The shadow of the dagger raised over Zach’s head.
Cade had no time for other options. He threw himself into the shadow’s path.
It skidded along his ribs. If he had not leaned the right way, redirecting the force of the thrust, it would have pierced his heart.
They could have used flamethrowers and burned him. It would have been more effective. But all things in the dark hated and feared the light. It was instinctive. Fire was man’s first and oldest weapon against the Other Side. That told Cade something about what they were. They didn’t use the same equipment as the A/A soldiers, either because they didn’t have it or because they feared it like he did.
Of course, they didn’t need DU rounds or white phosphorus. They could just keep picking at him until they got lucky and got his heart. They could end him with a dollar’s worth of surveying stakes from Home Depot.
He hunched over Zach, trying to guard his chest and protect Zach at the same time.
He heard something.
Laughter. From the dark, from everywhere at once.
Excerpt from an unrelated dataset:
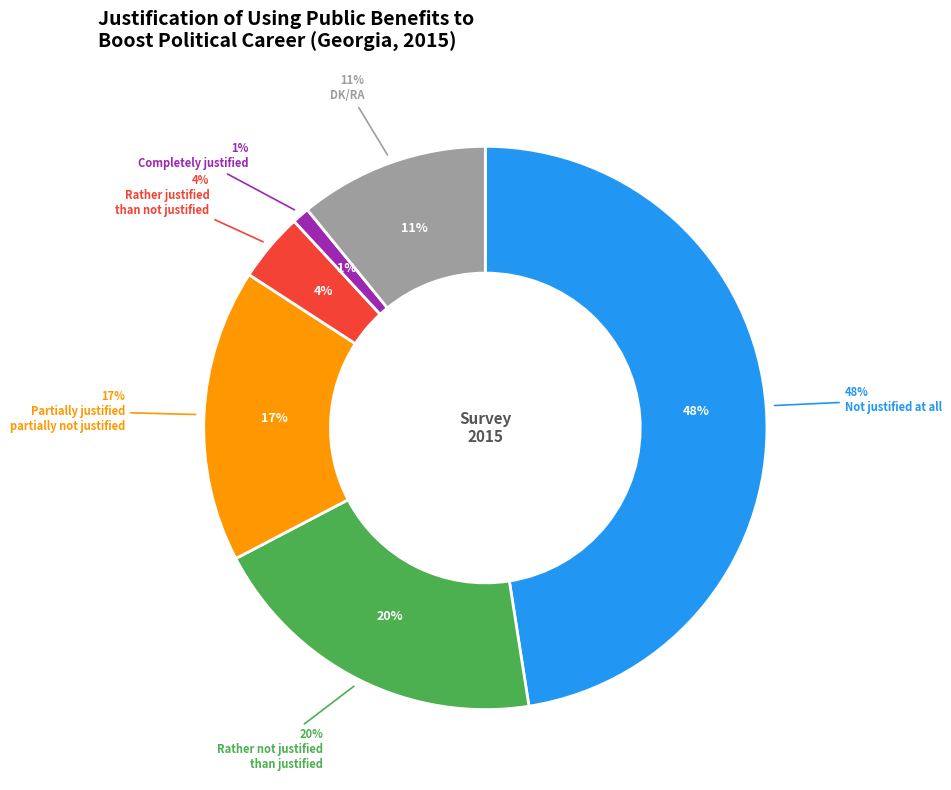

Is there any slice that represents more than half of the pie?

No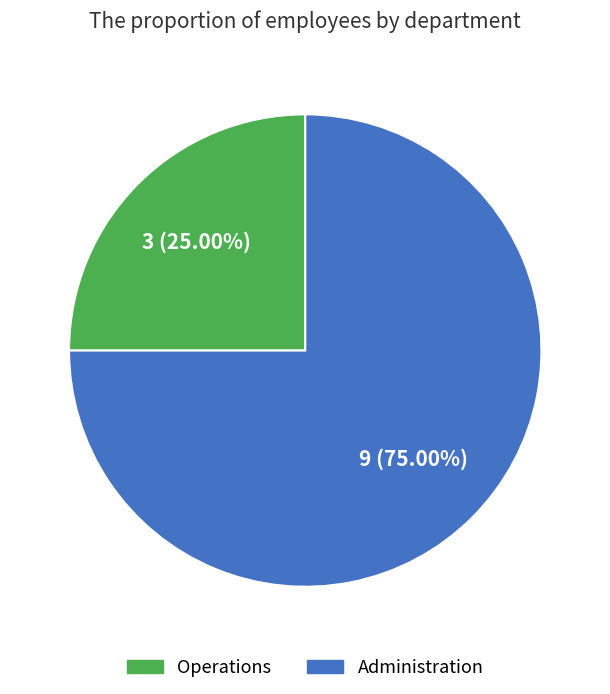

Approximately how many times larger is the value at Administration compared to Operations?

3.0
They were laughing at him. They took a moment to enjoy his helplessness. They loved being stronger. You could hear it in the echoes off the walls.
That’s how he knew for certain the Shadowmen were still partially human, whatever else they were.
That gave him something to work with.
He’d fought an invisible man once. This was different. That was no contest: he still breathed, still left footprints and still bled when Cade got to him. These Shadowmen didn’t just drop out of sight; they dropped completely out of the world.
As unbelievable as it was, they were somehow crossing back and forth between this world and the Other Side. They jumped over the border at will.
Cade marshaled everything he knew about the Other Side, trying to find a strategy.